Saturday, May 24, 2014

Life Without Poker

It's been over a month since I've played a single hand, and up until just yesterday that was completely fine and seemed to be going great.  But today I find myself with the itch to play, not really because I want to I don't think, but rather because we have a three day weekend here and I'm extremely under-scheduled.  The last few years this weekend found me on the east coast or in Aruba for a wedding, and barring that I'd definitely be visiting a friend or going someplace cool with Danielle because she'd never let an opportunity like this slip away.  And I don't think it's bad that I'm not really doing anything, I just...I dunno, I don't have anything planned for Sunday or Monday and think I'm going to go play.  Just the way it is.

I've apparently turned into an asshat on two plus two, which I blame mostly on posting primarily from my phone but also accept some responsibility for.  I only post on there to maintain friendships with about a small group of close friends, and if I'm going to be stupid about it even that isn't going to work very well so I might as well try a little.

I'm having a business lunch with TylerMes great american poker hero today;  we are going to talk about how it is that he came to buy some rental property and how it might come to pass that he and I might buy some more.  I've wanted to do this for years, and even got so far as to contact an agent in PA and have her send me listings two years ago, but for some reason always let Danielle's "this isn't the right thing to do" speech dissuade me.  I don't have that chirping in my ear now and with Tyler's knowledge of having done it successfully a couple times so far, I'm pretty sure I'm going to end up being a landlord soon, which will be interesting to say the least.  I have a significant percentage of my net worth locked up behind the walls of tax advantaged retirement accounts (not as much as were I to have been listening to Danielle's advice all these years and dropping 10k or whatever I could into a SEP while I was self-employed), but I definitely have enough I can sell to form an LLC with Tyler and buy something.  That's sort of another reason I think I've gotten the itch to play, and it's not good.  I've been falling into my old pattern of thinking the last few days, thinking about striving and where I can get to instead of just enjoying what I have.  Part of me realizes that I have something like 120 days off per year, and that if I spent even half of them playing poker I could log 300-400 hours a year and that would make a non-trivial difference in my income.  But at what cost?  Who knows.  Last week I spent 15 hours on the beach with close to a dozen different friends and you know what?  It was fucking great.  Do I really want to show up at Commerce (or Hustler or GASP the bike) tomorrow at 8am and play poker all day?  I mean....not really.  But could I do it 3 times a month and enjoy it?  Probably.  The enjoy it part is key.  That and being sharp enough to not kid myself about my win rate, which probably means just playing 20/40 or 25/50 or whatever where it almost doesn't matter.

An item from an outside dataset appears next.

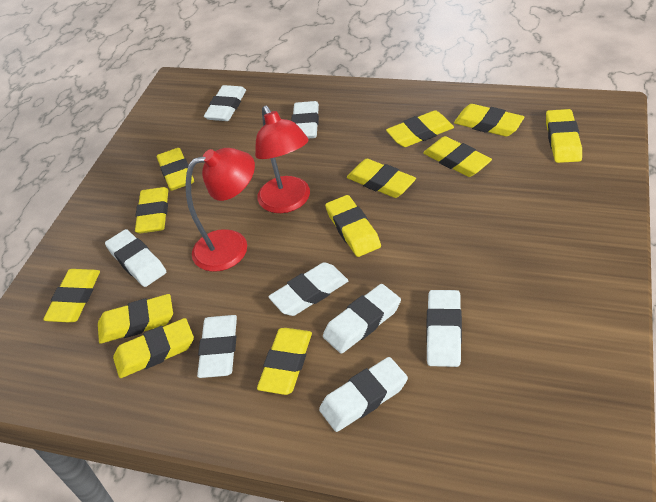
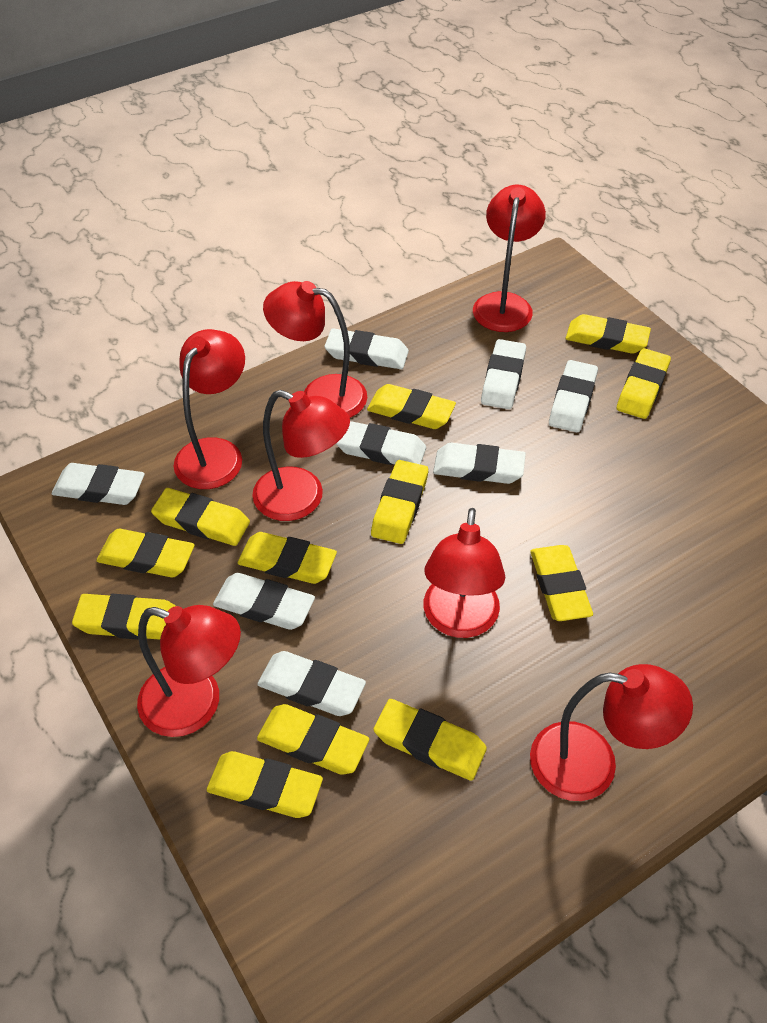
red lamp: [186,148,255,272] [255,106,310,213] = 2 -> [137,605,241,737] [174,329,245,489] [252,390,350,521] [263,281,367,418] [424,508,505,638] [473,185,546,332] [530,664,693,801] = 7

So yeah, that's where I'm at.  I bought a wet suit and a boogie board and a surf board and three beach umbrellas and a TV and a coffee table and a tv stand and some box fans and a swiffer and well I'm just kind of muddying along.  I was doing the online dating thing for a bit, but that's pretty much on hold because it's fucking exhausting and discouraging.  I've watched almost all of Deadwood and it's amazing.  I'm working out almost daily and that's great.  I'm down to 162 pounds, on my way from 167 on April 15th or so to 155 on July 15th or so.  It's not clear that I'm going to make it, but I'll at least get close.  I drink too much coffee but it's fucking amazing and as LeoDoc said "coffee is worth it" even though it raises my blood pressure and sometimes gets me anxious and jittery.  I suppose I never really detailed my full foray into sports betting on here, but that's still kicking around although I've figured out how to make it be a very small amount of effort.  Babar moved to LA which I thought was gonna mean I'd see him all the time but actually means he's traveling a bunch and realistically LA is like two days travel from here;  it's super hard to keep up relationships with anybody in life, let alone someone like him or other poker players who live 50 miles away and don't have schedules.  Johnny Baseball is trying to get me to pick up golf again;  so far we hit a bucket and it was glorious, then my wrist started to hurt which is bad, but we'll play again.

I'm just fucking rambling, I can't imagine anybody cares.  My life is completely different than it was 1 year ago, and that life was very different than it was one year before that.  Things are changing, and I can't really see where I'm going, but most of the time that's just fine.  I have a great job working with great people where I'm challenged and learning on a daily basis, I have good friends, and I live at the fucking beach.  Sure I feel like I miss her, but really what I miss is the comfort and familiarity she provided and the abstract idea of her.  We stayed together on potential for years;  it makes sense that now 2 months removed I mostly think of her in terms of that very same potential (for change and happiness) that drove me forward all that time.  I do miss our pets truly and deeply, and if I break the no-contact rule we have in place it will be to ask to take charge of Tyson for a week or two.  That's all I've got, it's time to go learn about buying property.